In a lot of places, it’s standard procedure for law enforcement agencies to sell guns that are in their evidence lockers. Not all of them, mind you–guns that were reported stolen are generally returned to their owners, for example–but those that are unaccounted for and aren’t needed for trial are sold.


That’s not what happens everywhere, though, and even where it does, the agencies have rules about accounting for the money.

But a sheriff in Maine is in hot water because, well, he allegedly did everything wrong when he sold guns.

The sheriff directed his detective to complete an unusual task: gather guns from the office’s evidence room to be sold.

The detective did as he was ordered. On June 8, 2021, Detective Michael Halacy emailed the sheriff a list of guns he had confirmed were not stolen.

It wasn’t enough. Oxford County Sheriff Christopher Wainwright told Halacy to collect more guns from evidence for the sale, including a Walther PP 9 mm pistol, according to internal sheriff’s office reports. It had a well-documented history: Dixfield police had recovered it after it had been stolen.

Instead of asking Halacy to try to return it to its rightful owner, Wainwright sold it and dozens of other guns in a deal that has avoided public scrutiny, even by Oxford County’s financial officers, until now. An outside expert said the situation should prompt an independent investigation.

If Wainwright was accused of literally nothing else besides selling that Walther, that would be enough. This is a firearm that was reported stolen and that had an identifiable lawful owner.

Regardless, he directed that gun to be sold as well.

As bad as that is, though, it’s not the totality of the allegations against Wainwright.


In two separate batches, in June and September 2021, the sheriff sold a total of 52 guns and gun parts from evidence to J.T. Reid’s Gun Shop in Auburn as part of a deal that he apparently did not record on paper. He did not tell the county administrator, the county treasurer or the county commissioners about the sale beforehand even though they are responsible for county finances.

What the Oxford County Sheriff’s Office received in return for the guns is not clear. After phone calls and emails to the sheriff over a period of a month asking for an explanation about where the money went, he said Thursday in an email that all proceeds went to purchasing “equipment for the county.” He did not elaborate in response to further questions.

The problem with that explanation is without it going through the proper channels, there’s no evidence that he actually did spend it on equipment for the county.

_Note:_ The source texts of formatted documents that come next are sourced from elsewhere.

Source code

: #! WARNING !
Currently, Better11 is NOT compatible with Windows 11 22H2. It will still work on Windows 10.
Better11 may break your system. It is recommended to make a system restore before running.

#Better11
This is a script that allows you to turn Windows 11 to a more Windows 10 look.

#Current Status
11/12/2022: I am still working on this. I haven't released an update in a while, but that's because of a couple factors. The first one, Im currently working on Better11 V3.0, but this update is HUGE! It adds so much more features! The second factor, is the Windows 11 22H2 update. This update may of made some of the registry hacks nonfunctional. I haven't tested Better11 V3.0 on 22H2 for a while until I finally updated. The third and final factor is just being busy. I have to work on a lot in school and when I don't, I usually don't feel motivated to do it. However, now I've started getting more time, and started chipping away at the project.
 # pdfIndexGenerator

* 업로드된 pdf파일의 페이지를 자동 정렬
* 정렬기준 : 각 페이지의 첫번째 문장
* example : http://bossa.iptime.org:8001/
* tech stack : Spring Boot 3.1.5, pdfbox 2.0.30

That’s kind of why things go through the county treasurer’s office, so the people can know what is being spent and where it’s being spent.

Just because these were from firearm sales doesn’t exempt the funds from that process.

Then the fact that he knew which guns weren’t reported stolen and still directed the Walther PP to be sold is especially troubling. Basically, it’s a second theft of that gun. Wainwright is basically accused of re-stealing a firearm, only this time from his evidence room.


Now, we need to remember that these are allegations. Wainwright is innocent until proven guilty.

But there definitely needs to be an investigation, directed by parties not affiliated with the sheriff’s office, to see if there’s anything to these allegations.

If so, Wainwright needs to be removed from office.

These aren’t the first allegations against Wainwright, either, but to me, these are more egregious than some of the others against him. One that isn’t is the accusation that he gave badges and guns to two men, then assigned them as school resource officers, despite them not being certified law enforcement officers. Pretty sure that’s a big one, too.

But as bad as that is, taking a gun that is waiting to be returned to its lawful owner and selling it instead–especially knowing it had an owner identified–is a dirtbag move.